**Exercise prompt**
Write out every line of text in the data below word for word, and leave the pictures out of your answer.

==================================================

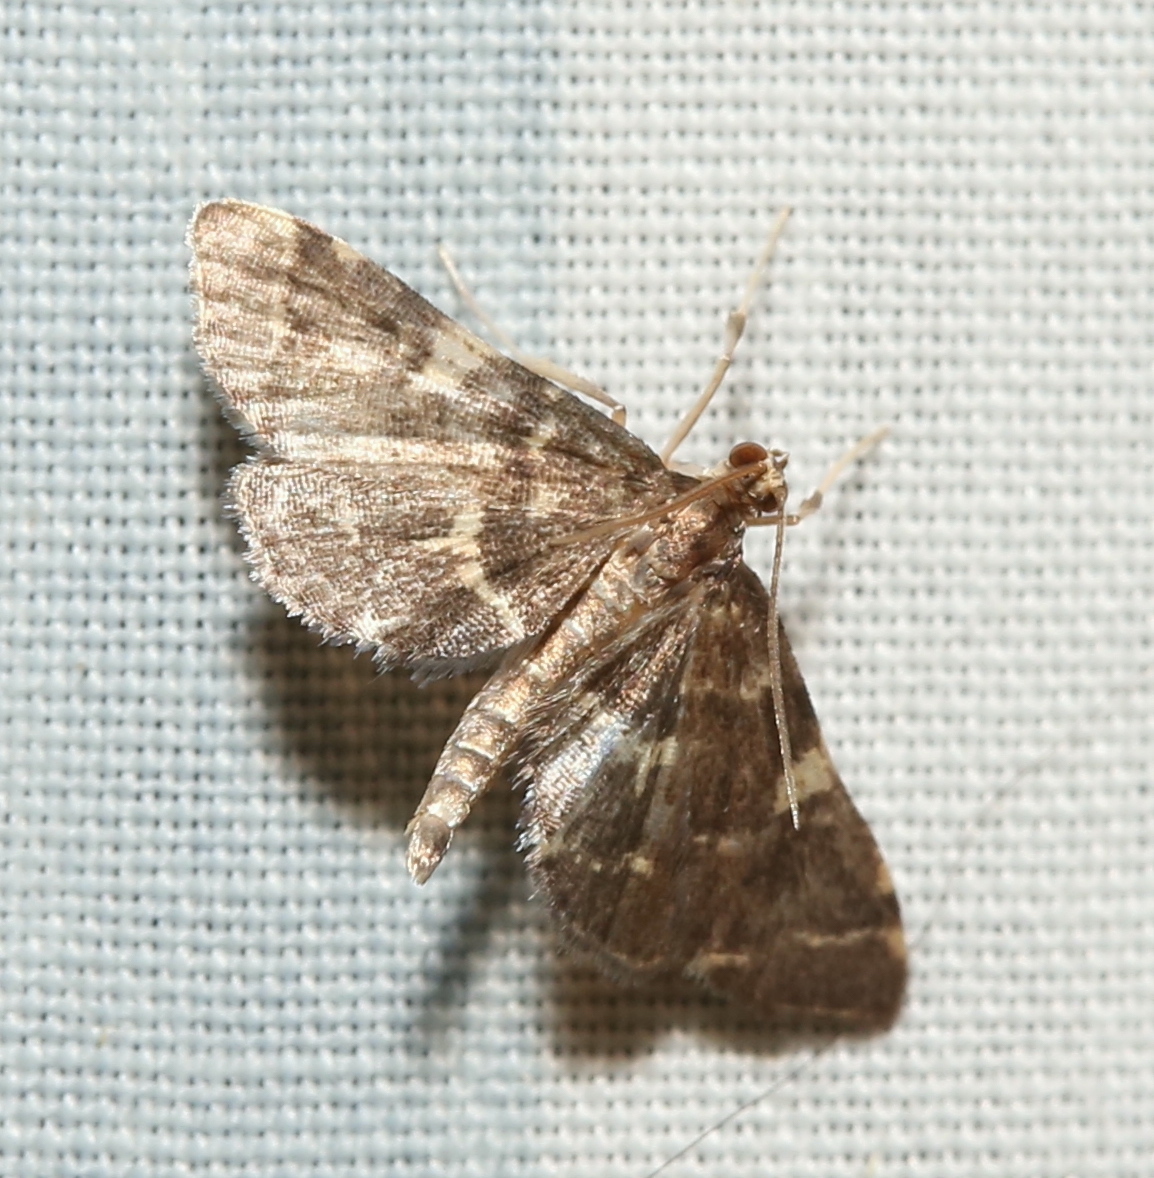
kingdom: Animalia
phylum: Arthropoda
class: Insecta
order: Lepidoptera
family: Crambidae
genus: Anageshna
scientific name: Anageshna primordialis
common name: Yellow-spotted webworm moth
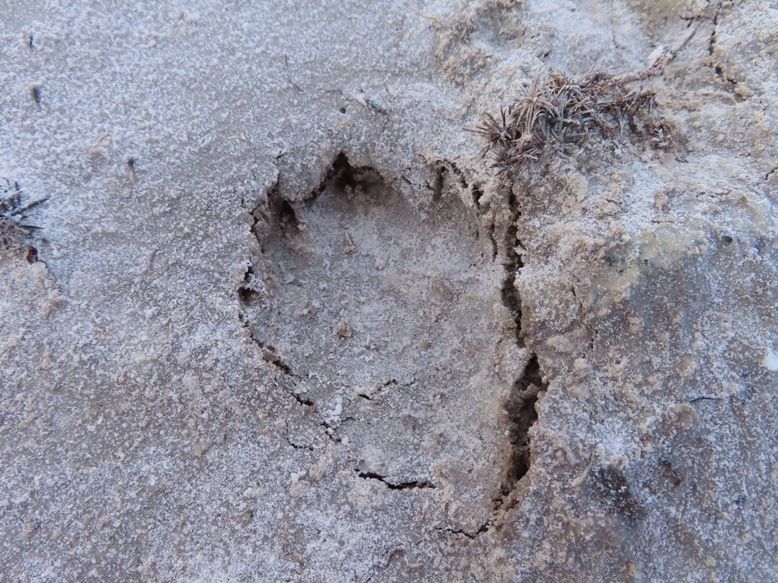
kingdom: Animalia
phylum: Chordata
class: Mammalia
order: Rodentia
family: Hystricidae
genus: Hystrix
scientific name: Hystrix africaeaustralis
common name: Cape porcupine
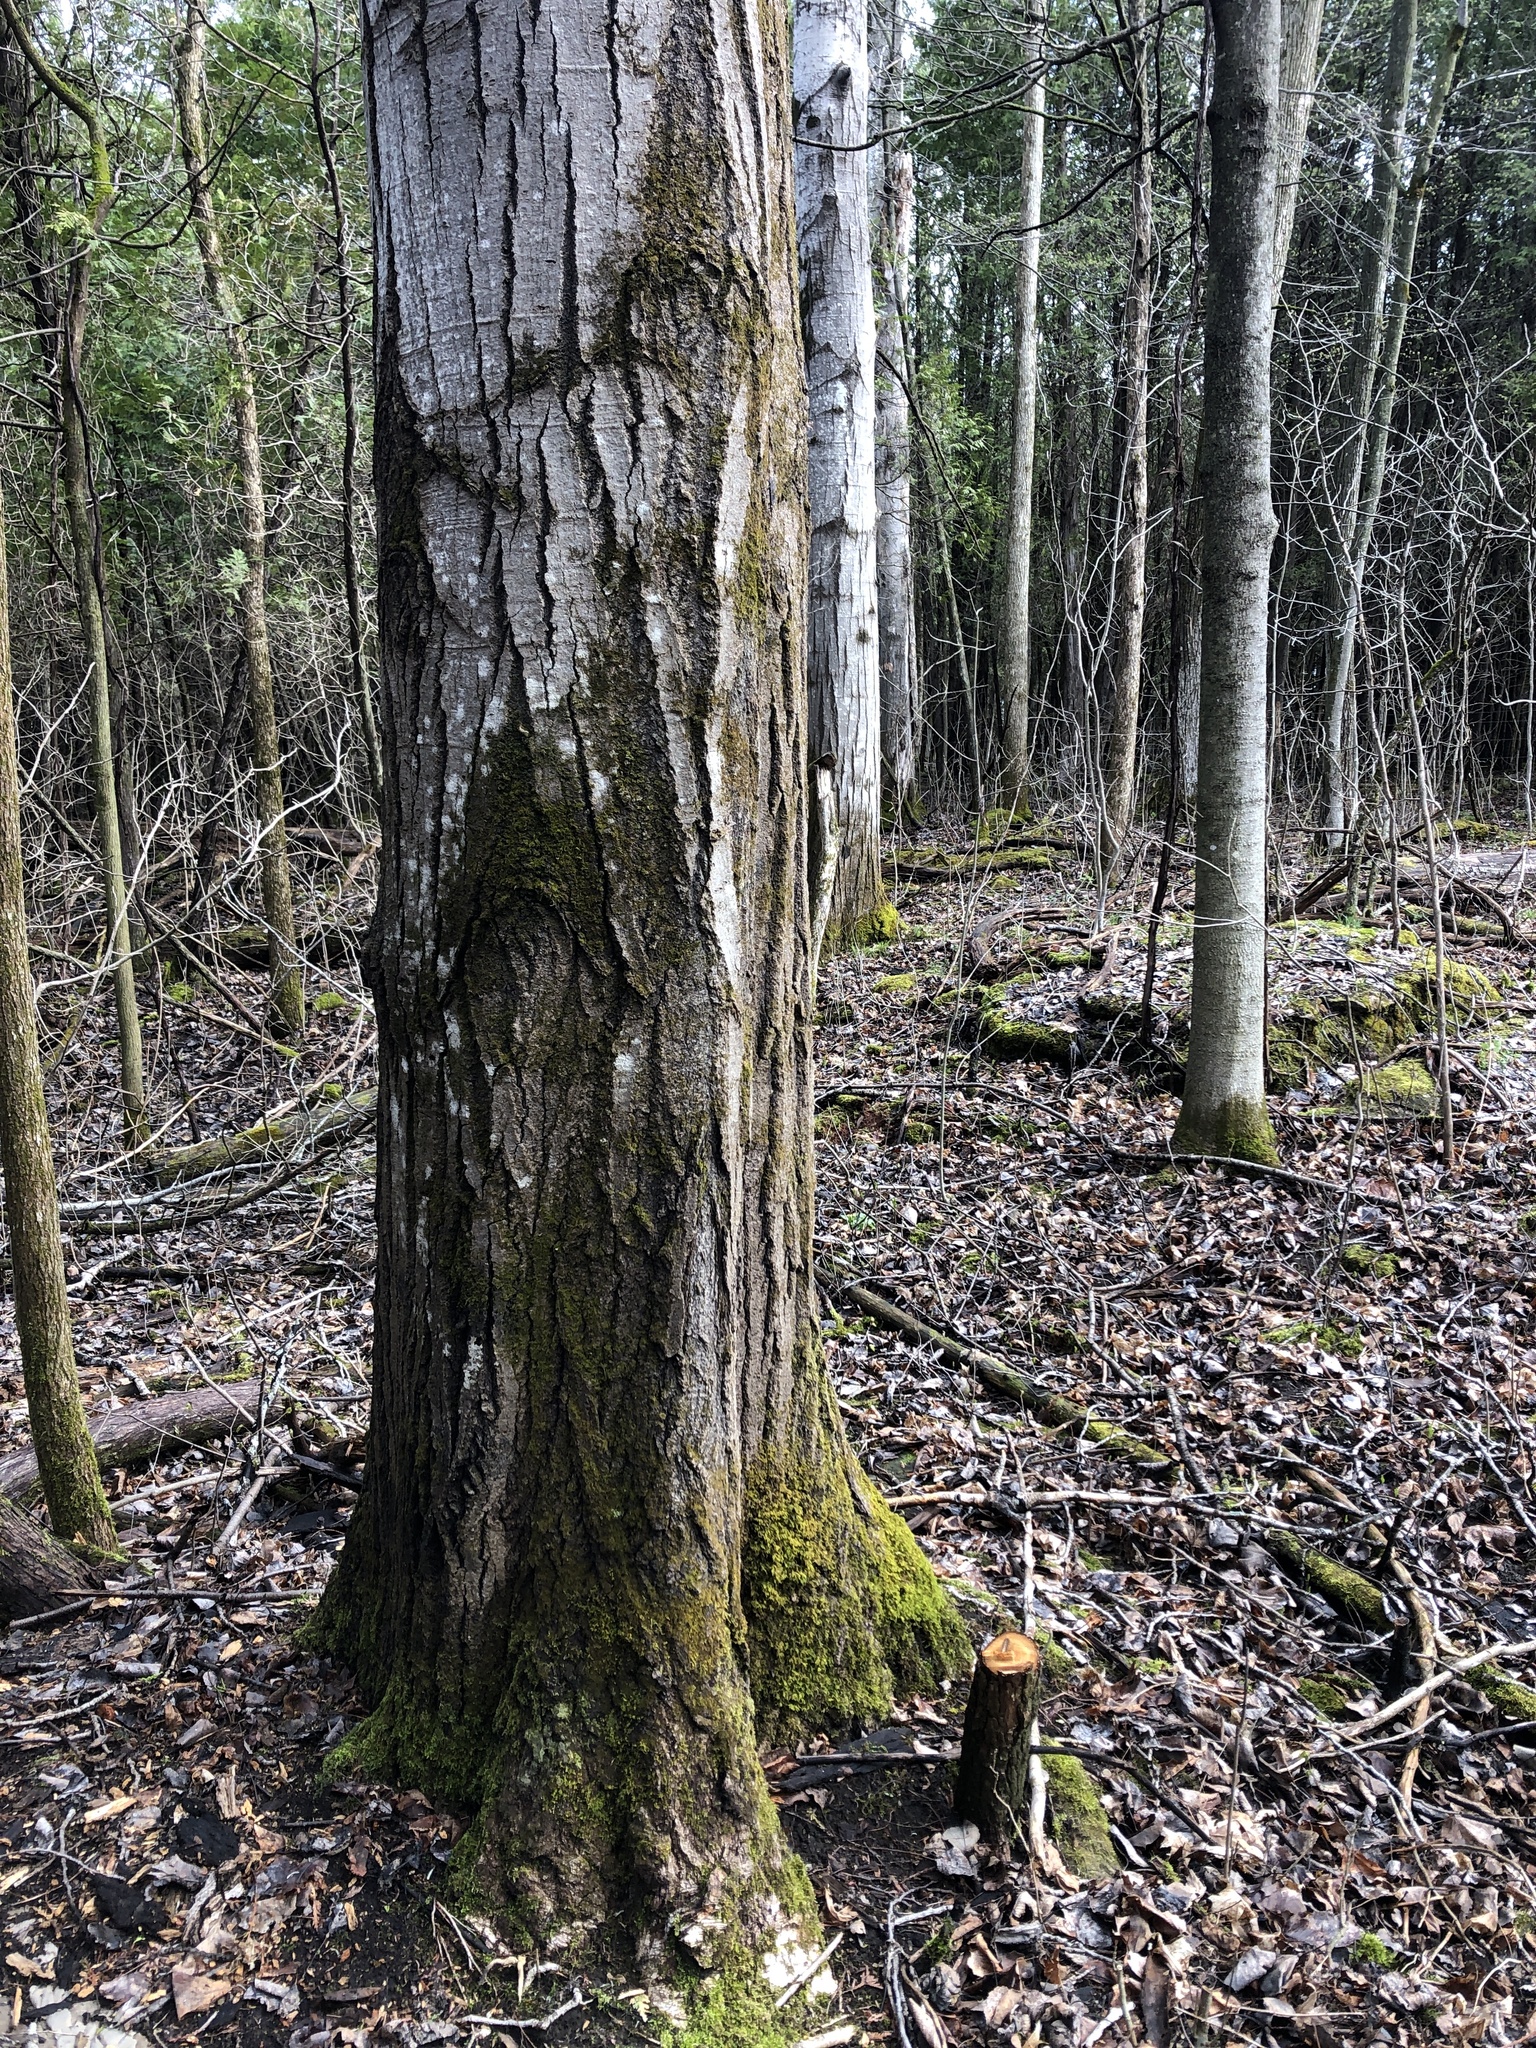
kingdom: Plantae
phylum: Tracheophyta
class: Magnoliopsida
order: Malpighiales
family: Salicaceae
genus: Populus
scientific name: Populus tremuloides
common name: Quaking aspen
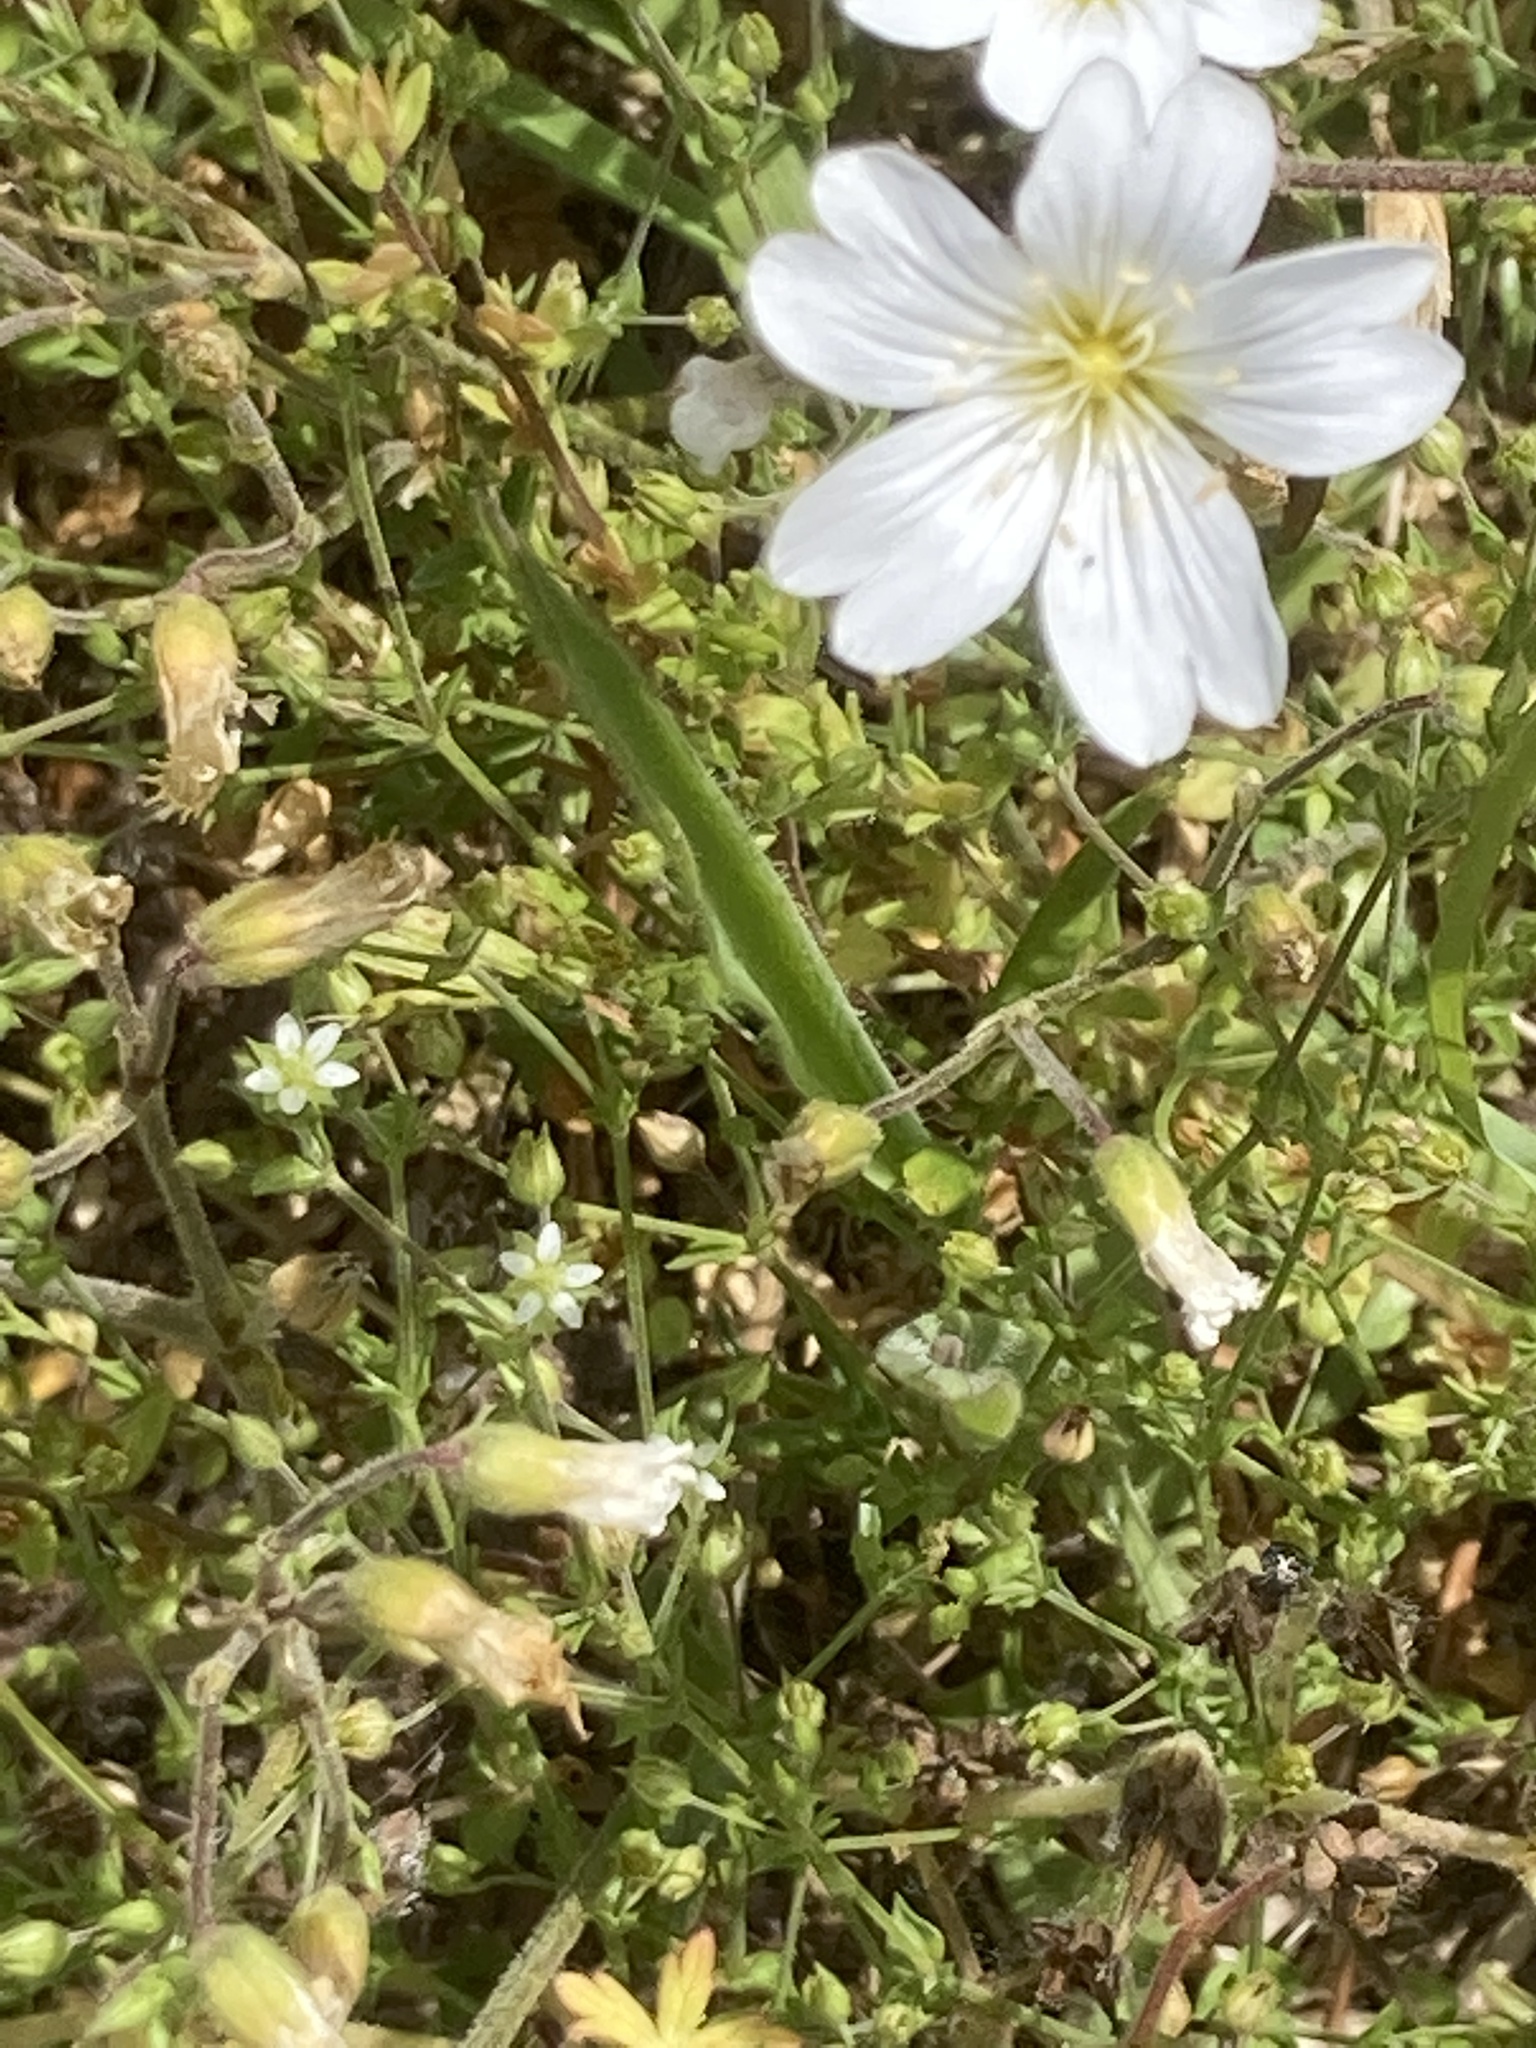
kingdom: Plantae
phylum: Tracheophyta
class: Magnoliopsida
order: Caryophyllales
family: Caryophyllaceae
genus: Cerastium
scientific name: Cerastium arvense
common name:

==================================================

**Task output**
kingdom: Animalia
phylum: Arthropoda
class: Insecta
order: Lepidoptera
family: Crambidae
genus: Anageshna
scientific name: Anageshna primordialis
common name: Yellow-spotted webworm moth
kingdom: Animalia
phylum: Chordata
class: Mammalia
order: Rodentia
family: Hystricidae
genus: Hystrix
scientific name: Hystrix africaeaustralis
common name: Cape porcupine
kingdom: Plantae
phylum: Tracheophyta
class: Magnoliopsida
order: Malpighiales
family: Salicaceae
genus: Populus
scientific name: Populus tremuloides
common name: Quaking aspen
kingdom: Plantae
phylum: Tracheophyta
class: Magnoliopsida
order: Caryophyllales
family: Caryophyllaceae
genus: Cerastium
scientific name: Cerastium arvense
common name:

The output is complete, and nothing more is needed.